The album begins with “Ethiopia”, a piece featuring Laswell’s ambient guitar figure bolstered by some percussion and the accents of Kale’s tabla work. Ethiopian vocalist Gigi Shibabaw, whose voice is familiar to devotees of Laswell’s recent recordings (she is featured prominently on the Tabla Beat Science recordings, among others), floats freely and lightly over this ethereal background. At times the sheer beauty of her voice recalls some of the more tender work of Sinead O’Connor. She’s proven quite versatile, recording her own Laswell-produced album with the likes of Herbie Hancock, Wayne Shorter, and Pharoah Sanders. The track slides easily into the first dub piece, “The Lower Ground” which features melodica (or a melodica-like keyboard sound), recalling Augustus Pablo, one of the artists to whom the recording is dedicated (the other is Neil Cooper, who originally founded the ROIR label as a cassette-only enterprise). The track is spacey-both in its lightness and the profound spaces that are left in the music for accents and ornamentation. It’s clear that Laswell has investigated the work of Tubby and Perry and understood its implications well, because he manages to capture the “heavy lightness” of dub. Because the bass on dub tracks is “heavy”-out front and often speaker-wobblingly loud compared to the rest of the mix, the resulting overall sound is one of weightlessness (“lightness”), mimicking the effects of heavy-duty ganja smoking which usually accompanies the mixing of dub music. Laswell’s bass is more balanced in relation to the entire mix, but it is still out front and manages to convey the dub ambience well.
“Shashamani” is similar to the previous track, but things are even more down-tempo this time, with more echo-laden drum accents and some trippy guitar lines from Laswell. At this point listeners will either be deep into the soundscape that Laswell is presenting or incredibly bored, depending on their tastes. The fourth track, “Bati” brings the tempo up a bit, but remains heavily rooted in the dub aesthetic. Gigi returns to provide some wordless vocal flourishes that provide a melodic focus, drifting effortlessly in and out of the rhythmic gridwork established by Laswell, Kale, and Dieng. “Land of Look Behind” is ominous, with Laswell’s bass positively booming over minimal drums and the melodica again rising to the fore.
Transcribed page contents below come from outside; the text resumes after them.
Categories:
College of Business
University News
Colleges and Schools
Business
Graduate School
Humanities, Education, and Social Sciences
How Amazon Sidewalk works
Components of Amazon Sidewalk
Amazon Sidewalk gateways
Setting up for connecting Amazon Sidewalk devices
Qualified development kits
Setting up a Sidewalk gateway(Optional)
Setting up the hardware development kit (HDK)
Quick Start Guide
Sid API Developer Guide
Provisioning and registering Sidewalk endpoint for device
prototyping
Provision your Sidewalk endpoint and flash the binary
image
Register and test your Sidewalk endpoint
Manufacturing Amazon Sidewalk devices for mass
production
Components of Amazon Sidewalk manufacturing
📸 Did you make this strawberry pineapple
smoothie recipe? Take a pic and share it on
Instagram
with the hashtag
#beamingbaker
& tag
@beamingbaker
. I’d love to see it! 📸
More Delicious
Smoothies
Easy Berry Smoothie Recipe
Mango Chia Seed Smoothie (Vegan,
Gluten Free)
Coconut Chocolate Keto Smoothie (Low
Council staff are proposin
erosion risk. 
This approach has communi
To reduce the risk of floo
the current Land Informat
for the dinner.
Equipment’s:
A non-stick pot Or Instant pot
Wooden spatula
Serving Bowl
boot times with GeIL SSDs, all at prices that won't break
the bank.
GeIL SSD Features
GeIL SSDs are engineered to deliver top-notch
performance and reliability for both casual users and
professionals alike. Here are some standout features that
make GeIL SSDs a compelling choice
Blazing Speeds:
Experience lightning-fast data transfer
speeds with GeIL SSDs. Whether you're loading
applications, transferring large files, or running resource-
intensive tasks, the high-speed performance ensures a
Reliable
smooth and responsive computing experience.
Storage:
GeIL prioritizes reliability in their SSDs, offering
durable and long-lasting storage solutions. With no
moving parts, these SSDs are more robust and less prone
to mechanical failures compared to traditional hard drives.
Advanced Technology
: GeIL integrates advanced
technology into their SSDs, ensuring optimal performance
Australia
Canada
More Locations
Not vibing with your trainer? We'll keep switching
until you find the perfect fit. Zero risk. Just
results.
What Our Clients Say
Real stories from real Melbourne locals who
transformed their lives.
The final selection, the twelve-minute “Jerusalem” is another ambient piece that showcases Gigi’s transcendent vocals. When Kale’s table work finds a groove, the piece works slowly toward a rhythmic conclusion, with all the musicians cooking, one of the few times the music rises much above a whisper.
Because of the weighty, portentous sound of dub-heavy bass lines and the ethereal nature of the ambient sound washes together with Gigi’s exotic voice, Book of Exit can’t help but sound mysterious. It manages to stay away from vapid new age music, however, because the musicians do work together well, and because Laswell seems more interested in maintaining the spirit of dub than in using the sound as musical shorthand to spice up some kind of funky Third World stew. It is this commitment to the raw materials he throws into his cauldron that allows Laswell to come off as an intrepid musical adventurer rather than a culture pirate or a dilettante. Listeners who are willing to allow music to envelop them and unfold on its own terms rather than in ways dictated by Western notions of melodic and harmonic development will be well-rewarded by Book of Exit, and I highly recommend it to those listeners.